Great variety of pieces
There are many pieces that have managed to extract from the stone in just a few weeks of excavation. They have found small traces of elaborate ceramics, beads, various tools (such as awls) and even animal remains: from dogs, pigs and goats to a few limpets and fish bones. Its great archaeological productivity has pleasantly surprised scientists. “It was said that this cave had already been fully explored and what we are finding is that there is still a lot to do,” says Pardo.
The ULL is giving a second life to a deposit that was believed to be fully explored. The last expedition carried out in the area was the one carried out by the members of the Museum of Nature and Archeology (MUNA) in the 1990s. Their findings corroborated what Cuscoy had already warned 20 years before: it was a cave-room. The first found in Tenerife and the place where several generations of Guanches had survived for centuries. Today it is known that at least between the 6th and 9th centuries they took refuge in it.
The MUNA found a key piece to give even more credibility to the theory of the Laguna archaeologist. He found a combustion structure, a basin where the aborigines lit their fires to cook, keep warm on cold Teguester nights or to avoid less friendly visitors. “Cuscoy divided the cave into several sections, including a kitchen and a bedroom,” explains Pardo. “It’s still hard for me to accept it because the base is very irregular,” admits the researcher.

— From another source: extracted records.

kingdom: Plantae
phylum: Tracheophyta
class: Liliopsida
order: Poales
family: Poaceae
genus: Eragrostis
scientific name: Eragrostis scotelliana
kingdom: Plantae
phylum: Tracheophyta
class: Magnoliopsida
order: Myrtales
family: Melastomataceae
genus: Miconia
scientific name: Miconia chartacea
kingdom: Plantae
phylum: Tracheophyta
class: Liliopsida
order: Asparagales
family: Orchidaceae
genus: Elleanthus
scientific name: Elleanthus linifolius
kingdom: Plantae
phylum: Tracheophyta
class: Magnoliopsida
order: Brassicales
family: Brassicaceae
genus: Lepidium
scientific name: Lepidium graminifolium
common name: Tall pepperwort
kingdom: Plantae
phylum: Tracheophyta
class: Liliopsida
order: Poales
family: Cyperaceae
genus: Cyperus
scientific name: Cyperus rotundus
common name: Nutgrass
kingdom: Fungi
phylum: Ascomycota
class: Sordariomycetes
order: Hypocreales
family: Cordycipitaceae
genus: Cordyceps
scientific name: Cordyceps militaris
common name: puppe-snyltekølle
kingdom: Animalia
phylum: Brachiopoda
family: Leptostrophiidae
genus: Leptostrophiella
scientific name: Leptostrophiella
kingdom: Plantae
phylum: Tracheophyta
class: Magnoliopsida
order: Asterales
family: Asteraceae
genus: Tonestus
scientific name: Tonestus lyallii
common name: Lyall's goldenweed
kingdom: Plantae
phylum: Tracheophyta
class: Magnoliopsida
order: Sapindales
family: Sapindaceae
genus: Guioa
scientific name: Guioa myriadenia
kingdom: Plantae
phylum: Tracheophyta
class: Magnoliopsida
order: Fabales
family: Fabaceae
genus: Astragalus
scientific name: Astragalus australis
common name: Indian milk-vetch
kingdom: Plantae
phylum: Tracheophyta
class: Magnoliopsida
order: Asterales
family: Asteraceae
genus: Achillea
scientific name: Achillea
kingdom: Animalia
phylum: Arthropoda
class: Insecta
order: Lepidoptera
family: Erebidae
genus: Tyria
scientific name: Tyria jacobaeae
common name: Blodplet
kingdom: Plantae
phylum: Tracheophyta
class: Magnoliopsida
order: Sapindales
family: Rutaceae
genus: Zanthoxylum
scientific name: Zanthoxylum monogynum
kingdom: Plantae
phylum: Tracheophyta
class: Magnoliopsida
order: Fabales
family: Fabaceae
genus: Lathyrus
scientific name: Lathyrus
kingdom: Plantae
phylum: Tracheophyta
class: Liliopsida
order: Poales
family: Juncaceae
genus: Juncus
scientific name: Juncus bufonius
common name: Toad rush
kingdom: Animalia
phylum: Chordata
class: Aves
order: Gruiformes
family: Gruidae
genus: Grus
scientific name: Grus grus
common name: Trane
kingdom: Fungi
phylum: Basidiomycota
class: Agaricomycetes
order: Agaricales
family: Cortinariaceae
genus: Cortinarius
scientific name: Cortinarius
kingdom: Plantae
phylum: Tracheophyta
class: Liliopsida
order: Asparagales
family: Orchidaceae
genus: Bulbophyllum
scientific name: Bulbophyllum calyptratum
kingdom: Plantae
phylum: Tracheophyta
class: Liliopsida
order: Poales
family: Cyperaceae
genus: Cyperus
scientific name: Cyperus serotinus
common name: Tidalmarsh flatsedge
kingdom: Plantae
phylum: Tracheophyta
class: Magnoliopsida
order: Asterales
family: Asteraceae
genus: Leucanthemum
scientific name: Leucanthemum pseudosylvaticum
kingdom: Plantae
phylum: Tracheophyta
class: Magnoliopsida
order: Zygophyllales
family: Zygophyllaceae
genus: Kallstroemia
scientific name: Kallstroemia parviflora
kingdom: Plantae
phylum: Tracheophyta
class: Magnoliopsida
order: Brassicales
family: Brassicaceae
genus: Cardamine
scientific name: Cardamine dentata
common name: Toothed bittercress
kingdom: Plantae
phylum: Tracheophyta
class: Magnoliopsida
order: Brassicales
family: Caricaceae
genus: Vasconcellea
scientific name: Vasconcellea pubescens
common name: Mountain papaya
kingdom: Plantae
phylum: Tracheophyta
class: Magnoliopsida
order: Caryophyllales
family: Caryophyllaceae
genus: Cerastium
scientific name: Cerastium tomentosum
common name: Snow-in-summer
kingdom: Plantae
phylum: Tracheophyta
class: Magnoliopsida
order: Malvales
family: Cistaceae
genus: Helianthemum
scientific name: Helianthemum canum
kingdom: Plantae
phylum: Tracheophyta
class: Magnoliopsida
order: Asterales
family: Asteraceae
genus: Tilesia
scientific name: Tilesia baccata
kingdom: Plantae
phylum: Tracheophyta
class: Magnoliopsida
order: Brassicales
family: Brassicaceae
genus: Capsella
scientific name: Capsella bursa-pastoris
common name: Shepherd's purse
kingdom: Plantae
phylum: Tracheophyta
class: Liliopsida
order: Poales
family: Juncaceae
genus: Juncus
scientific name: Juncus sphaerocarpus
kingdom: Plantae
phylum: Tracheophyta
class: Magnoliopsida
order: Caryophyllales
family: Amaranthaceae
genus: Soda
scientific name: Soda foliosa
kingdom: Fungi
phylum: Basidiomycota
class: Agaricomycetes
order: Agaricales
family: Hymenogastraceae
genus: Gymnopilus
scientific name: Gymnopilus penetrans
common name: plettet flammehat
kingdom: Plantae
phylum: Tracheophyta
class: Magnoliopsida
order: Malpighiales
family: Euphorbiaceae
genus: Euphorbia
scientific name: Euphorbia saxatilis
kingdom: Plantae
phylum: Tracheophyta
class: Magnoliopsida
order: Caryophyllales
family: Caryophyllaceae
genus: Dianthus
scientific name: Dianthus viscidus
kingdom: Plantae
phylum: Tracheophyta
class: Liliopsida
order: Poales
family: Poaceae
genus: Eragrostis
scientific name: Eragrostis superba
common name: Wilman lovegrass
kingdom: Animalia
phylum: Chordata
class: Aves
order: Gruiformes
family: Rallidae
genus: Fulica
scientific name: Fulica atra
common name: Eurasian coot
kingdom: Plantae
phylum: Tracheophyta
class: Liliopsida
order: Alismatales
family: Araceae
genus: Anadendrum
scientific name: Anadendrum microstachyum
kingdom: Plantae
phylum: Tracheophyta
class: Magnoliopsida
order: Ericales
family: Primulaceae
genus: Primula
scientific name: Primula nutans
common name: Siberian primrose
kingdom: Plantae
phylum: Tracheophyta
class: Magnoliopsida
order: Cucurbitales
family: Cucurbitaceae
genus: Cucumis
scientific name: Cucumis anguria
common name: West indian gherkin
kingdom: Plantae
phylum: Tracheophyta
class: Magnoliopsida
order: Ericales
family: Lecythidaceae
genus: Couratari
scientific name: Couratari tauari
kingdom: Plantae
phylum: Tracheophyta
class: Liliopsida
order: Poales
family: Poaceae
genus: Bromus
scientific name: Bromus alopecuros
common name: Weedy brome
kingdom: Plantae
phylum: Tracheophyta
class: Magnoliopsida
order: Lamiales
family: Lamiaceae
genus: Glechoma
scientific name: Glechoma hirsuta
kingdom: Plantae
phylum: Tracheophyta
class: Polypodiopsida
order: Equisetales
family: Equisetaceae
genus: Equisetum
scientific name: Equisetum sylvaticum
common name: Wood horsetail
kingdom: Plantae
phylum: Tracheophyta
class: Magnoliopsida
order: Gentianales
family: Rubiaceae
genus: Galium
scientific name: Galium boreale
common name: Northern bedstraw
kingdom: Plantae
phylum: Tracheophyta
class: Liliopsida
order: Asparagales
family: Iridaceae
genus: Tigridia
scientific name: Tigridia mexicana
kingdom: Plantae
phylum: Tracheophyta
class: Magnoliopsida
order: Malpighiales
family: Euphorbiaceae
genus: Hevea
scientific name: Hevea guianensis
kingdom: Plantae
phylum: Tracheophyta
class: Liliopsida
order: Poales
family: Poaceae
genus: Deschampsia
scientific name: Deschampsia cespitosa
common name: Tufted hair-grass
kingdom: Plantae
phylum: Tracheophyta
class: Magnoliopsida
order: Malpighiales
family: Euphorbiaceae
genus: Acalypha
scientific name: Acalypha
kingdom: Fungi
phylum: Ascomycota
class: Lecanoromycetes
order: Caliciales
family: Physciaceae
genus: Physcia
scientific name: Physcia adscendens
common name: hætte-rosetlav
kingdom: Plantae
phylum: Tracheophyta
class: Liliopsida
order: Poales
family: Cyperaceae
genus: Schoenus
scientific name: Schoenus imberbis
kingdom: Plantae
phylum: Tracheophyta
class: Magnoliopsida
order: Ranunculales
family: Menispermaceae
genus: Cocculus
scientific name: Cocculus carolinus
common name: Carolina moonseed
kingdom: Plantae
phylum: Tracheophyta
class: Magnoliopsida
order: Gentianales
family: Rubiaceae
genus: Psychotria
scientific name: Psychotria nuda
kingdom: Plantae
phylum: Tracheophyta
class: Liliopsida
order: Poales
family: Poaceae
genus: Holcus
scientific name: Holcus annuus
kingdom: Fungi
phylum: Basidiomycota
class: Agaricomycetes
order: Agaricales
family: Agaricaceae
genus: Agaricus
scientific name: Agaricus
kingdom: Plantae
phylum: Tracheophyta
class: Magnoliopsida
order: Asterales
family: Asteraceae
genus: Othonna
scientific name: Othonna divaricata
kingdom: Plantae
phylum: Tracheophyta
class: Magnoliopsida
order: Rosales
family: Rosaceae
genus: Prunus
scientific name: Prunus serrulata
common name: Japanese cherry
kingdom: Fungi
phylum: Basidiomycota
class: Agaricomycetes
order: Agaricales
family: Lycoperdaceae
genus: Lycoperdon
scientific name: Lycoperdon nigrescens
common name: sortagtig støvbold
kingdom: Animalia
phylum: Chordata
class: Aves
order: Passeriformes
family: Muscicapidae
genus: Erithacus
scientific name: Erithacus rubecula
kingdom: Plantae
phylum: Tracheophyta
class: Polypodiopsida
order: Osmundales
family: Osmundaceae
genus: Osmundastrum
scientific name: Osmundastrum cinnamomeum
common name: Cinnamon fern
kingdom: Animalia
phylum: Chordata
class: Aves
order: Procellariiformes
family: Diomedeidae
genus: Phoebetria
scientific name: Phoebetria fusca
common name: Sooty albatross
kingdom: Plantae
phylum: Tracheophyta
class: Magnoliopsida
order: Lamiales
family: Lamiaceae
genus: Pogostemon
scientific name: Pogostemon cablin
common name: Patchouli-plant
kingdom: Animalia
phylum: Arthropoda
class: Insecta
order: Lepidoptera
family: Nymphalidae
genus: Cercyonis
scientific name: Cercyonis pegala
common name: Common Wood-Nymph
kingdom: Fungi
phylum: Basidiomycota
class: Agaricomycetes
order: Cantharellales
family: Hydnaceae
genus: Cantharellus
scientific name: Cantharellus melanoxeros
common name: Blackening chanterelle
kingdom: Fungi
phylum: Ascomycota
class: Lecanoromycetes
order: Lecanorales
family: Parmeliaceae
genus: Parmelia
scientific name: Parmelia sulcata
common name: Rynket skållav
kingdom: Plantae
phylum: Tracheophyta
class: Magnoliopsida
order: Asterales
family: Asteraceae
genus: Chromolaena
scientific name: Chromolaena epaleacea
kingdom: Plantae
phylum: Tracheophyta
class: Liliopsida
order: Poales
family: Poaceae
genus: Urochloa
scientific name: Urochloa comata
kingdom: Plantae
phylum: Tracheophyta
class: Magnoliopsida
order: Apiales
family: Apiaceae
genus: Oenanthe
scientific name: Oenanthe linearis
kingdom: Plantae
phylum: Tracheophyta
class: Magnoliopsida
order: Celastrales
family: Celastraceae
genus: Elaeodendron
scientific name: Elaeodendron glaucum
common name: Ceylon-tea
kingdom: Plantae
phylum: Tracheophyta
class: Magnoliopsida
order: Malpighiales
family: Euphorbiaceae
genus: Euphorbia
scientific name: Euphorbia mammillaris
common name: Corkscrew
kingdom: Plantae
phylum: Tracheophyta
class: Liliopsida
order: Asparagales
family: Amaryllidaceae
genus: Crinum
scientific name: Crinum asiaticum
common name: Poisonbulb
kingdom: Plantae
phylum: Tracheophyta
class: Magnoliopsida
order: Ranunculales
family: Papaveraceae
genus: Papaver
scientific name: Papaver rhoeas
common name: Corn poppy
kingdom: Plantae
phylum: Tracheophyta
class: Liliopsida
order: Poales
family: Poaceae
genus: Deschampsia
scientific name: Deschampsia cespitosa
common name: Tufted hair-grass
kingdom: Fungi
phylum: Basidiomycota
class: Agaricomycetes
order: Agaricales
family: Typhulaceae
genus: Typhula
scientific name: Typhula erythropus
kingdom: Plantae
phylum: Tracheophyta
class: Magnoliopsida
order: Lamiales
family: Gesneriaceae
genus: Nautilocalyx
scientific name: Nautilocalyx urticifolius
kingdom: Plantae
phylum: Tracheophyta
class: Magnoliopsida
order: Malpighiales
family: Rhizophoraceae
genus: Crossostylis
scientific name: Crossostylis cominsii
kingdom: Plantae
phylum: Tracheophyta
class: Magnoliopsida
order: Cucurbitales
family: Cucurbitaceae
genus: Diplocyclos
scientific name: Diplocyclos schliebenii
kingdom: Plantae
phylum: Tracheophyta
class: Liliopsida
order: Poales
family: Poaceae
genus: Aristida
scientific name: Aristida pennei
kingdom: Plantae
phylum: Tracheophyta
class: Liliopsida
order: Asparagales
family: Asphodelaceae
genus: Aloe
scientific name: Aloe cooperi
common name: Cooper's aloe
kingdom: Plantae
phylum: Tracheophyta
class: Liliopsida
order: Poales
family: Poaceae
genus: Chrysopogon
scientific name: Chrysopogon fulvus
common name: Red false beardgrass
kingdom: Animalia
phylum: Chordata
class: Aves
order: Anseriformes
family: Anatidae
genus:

The scientists returned to the cave this Holy Week and were stunned by what they found. “We realized that there was a bit of ceramic in a corner, so we decided to expand the study area,” says El Pardo. What happened next, he assures him, was something of “chance.” From there came a vessel in perfect condition, full of sediments inside and lipids at the bottom. “The first in Tenerife to be found face up, in its original position of use,” explains Pardo, who emphasizes that, in the caves of the Teide National Parkfor example, have all been found upside down.
The traces of the past had remained intact inside that pottery and now the researchers are trying to find out what exactly it keeps. “We know there’s fat in it, so it’s probably a food storage vessel, but we’re analyzing the samples to find out exactly what they were keeping,” he explains.
Although the main objective of the excavation is scientific, the researchers also believe that it may have an important social role. With the imminent inauguration of the Tegueste Archeology Interpretation Center, scientists believe that it is important to know in depth everything that sedimentary rock hides. “It is part of our history and will serve as a tourist attraction in the future,” insists Pardo.
During yesterday’s session, the Tegueste City Council and the University of La Laguna (ULL) conducted guided tours of the cave open to anyone who dared to delve into the history of their municipality through the Cueva de Los Cabezazos. In the eyes of the Department of Heritage of the municipality, these types of activities value our important historical and cultural heritage, exposing the revaluation of the Agua De Dios Ravine.
The Cueva de los Cabezazos, together with the set of natural caves of a residential or funerary nature, have numerous archaeological sites, making up one of the aboriginal settlement units that has provided the greatest volume of information for the island of Tenerife.
“With this guided tour, we want to give the possibility of knowing first-hand the ways of life and the culture created by our aboriginal ancestors, in addition to offering attendees accurate, rigorous and documented information,” they highlighted from the municipal corporation.